- _RECORDED INFORMATION_
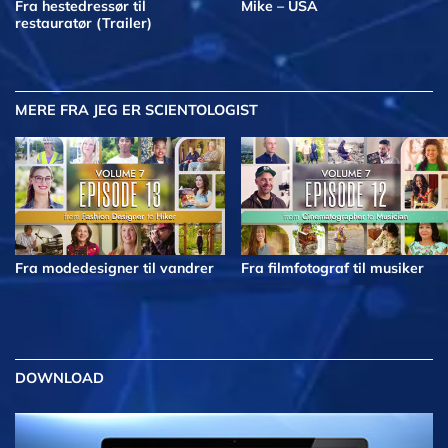
Fra hestedressør til
Mike – USA
restauratør (Trailer)
MERE
FRA JEG ER SCIENTOLOGIST
Fra modedesigner til vandrer
Fra filmfotograf til musiker
DOWNLOAD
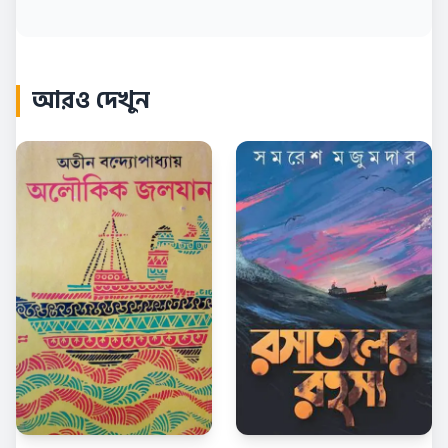
আরও দেখুন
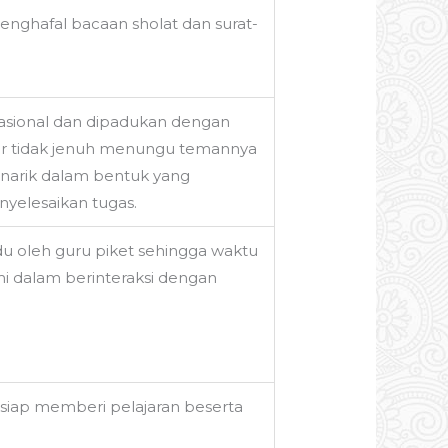
enghafal bacaan sholat dan surat-
Nasional dan dipadukan dengan
agar tidak jenuh menungu temannya
enarik dalam bentuk yang
nyelesaikan tugas.
ndu oleh guru piket sehingga waktu
mi dalam berinteraksi dengan
 siap memberi pelajaran beserta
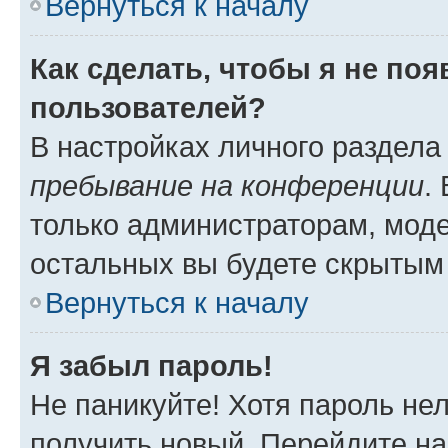
Вернуться к началу
Как сделать, чтобы я не по
пользователей?
В настройках личного раздел
пребывание на конференции
.
только администраторам, моде
остальных вы будете скрытым
Вернуться к началу
Я забыл пароль!
Не паникуйте! Хотя пароль не
получить новый. Перейдите на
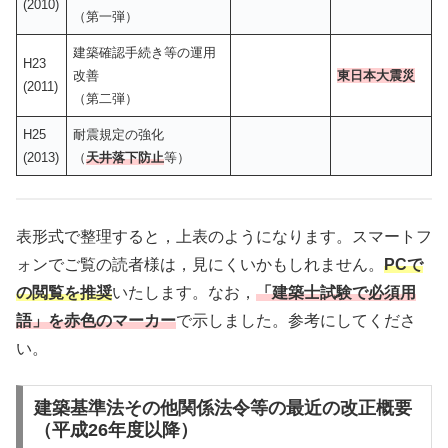
(2010)
（第一弾）
建築確認手続き等の運用
H23
改善
東日本大震災
(2011)
（第二弾）
H25
耐震規定の強化
(2013)
（
天井落下防止
等）
表形式で整理すると，上表のようになります。スマートフ
ォンでご覧の読者様は，見にくいかもしれません。
PCで
の閲覧を推奨
いたします。なお，
「建築士試験で必須用
語」を赤色のマーカー
で示しました。参考にしてくださ
い。
建築基準法その他関係法令等の最近の改正概要
（平成26年度以降）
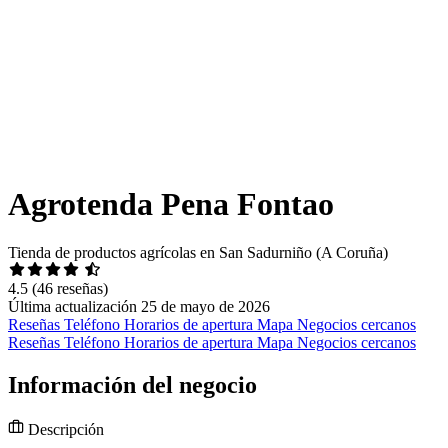
Agrotenda Pena Fontao
Tienda de productos agrícolas en San Sadurniño (A Coruña)
4.5
(46 reseñas)
Última actualización 25 de mayo de 2026
Reseñas
Teléfono
Horarios de apertura
Mapa
Negocios cercanos
Reseñas
Teléfono
Horarios de apertura
Mapa
Negocios cercanos
Información del negocio
Descripción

- _ACTIVITY_
Reproduce the lines of the entries above, between the line holding "enghafal bacaan sholat" and the line holding "siap memberi pelajaran beserta", inclusive.

- _REPLY_
enghafal bacaan sholat dan surat-
Nasional dan dipadukan dengan
agar tidak jenuh menungu temannya
enarik dalam bentuk yang
nyelesaikan tugas.
ndu oleh guru piket sehingga waktu
mi dalam berinteraksi dengan
 siap memberi pelajaran beserta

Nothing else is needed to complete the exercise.